Translation Memory Tools. Which do you think is the BEST? May 3, 2006

Hi Timothy,

I took a look at the presentation.

Your display problem is almost certainly an encoding issue. There is no question that OmegaT can display Arabic; see www.omegat.org/images/arabic.png for a screenshot showing a (very short) Arabic text here. This screenshot is two years old, in fact - OmegaT has improved considerably even since then.

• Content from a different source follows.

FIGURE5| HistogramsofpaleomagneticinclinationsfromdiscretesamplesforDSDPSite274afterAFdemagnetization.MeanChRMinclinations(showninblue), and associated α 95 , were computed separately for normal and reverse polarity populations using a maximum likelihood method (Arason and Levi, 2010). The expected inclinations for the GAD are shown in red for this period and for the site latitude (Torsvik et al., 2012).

If your source file is in plain text format, you need to configure OmegaT to select the correct encoding. (See the on-screen help for details.) If you don't want to bother with configuring, an alternative is to use a source file in OpenOffice.org format. (If necessary, cut and paste the text from a plain text file into an OpenOffice.org document.) OpenOffice.org uses UTF-8 by default, so OmegaT selects this encoding automatically. If you can see text in OpenOffice.org, you should have no problems seeing it in OmegaT.

Another inaccuracy in your presentation: OmegaT is not limited to plain text files. As already mentioned, it can handle OpenOffice.org files, and OpenOffice.org has filters for conversion to and from Microsoft Word, Excel and Powerpoint. It also handles files in HTML and XHTML format.

If there are any remaining problems with Arabic, they are probably related to the bidirectional text issue. The Java interface which OmegaT relies on can now handle bidirectional text in principle, but there may still be some minor problems. What would be really helpful would be for some translators into and out of Arabic to help us with testing.